■ **Required task**
Count the lines in the listing below that contain the string "atrium" (case counts), and reply with the number alone.

■ **Dataset extract**
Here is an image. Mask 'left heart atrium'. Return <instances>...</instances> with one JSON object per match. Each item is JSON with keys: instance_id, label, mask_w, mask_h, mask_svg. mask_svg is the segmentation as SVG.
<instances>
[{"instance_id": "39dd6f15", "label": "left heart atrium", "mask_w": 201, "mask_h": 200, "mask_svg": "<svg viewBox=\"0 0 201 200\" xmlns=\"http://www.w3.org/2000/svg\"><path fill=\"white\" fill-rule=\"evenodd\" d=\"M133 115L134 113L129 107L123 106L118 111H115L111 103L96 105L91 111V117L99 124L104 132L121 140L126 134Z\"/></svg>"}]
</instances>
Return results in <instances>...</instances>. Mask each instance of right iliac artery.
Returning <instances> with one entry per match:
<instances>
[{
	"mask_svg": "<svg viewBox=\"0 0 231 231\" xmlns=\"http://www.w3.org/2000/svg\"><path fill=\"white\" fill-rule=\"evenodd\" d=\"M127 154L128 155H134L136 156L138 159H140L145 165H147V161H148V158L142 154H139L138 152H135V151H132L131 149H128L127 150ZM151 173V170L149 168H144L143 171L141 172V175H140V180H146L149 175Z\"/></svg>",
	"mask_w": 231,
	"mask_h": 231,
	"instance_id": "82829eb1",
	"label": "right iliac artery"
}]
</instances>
--
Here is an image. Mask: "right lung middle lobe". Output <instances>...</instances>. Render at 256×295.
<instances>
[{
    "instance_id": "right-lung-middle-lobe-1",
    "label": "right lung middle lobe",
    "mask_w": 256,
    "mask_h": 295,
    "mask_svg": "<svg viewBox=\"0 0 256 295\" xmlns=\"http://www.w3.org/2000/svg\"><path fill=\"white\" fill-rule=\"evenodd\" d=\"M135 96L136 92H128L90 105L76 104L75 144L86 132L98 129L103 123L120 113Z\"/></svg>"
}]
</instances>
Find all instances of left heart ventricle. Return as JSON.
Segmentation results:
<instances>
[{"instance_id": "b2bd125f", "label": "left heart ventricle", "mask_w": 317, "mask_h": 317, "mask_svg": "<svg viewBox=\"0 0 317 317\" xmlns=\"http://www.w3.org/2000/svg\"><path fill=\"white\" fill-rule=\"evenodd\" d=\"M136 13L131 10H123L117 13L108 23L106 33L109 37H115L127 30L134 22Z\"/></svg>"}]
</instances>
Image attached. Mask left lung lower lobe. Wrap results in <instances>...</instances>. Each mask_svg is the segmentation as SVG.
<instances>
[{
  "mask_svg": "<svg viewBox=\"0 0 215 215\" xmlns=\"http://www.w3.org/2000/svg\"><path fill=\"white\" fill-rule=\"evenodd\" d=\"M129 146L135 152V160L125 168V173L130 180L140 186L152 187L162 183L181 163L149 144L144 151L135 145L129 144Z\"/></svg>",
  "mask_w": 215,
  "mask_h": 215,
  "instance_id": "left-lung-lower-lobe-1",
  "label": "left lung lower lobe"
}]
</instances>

■ **Response for this exercise**
2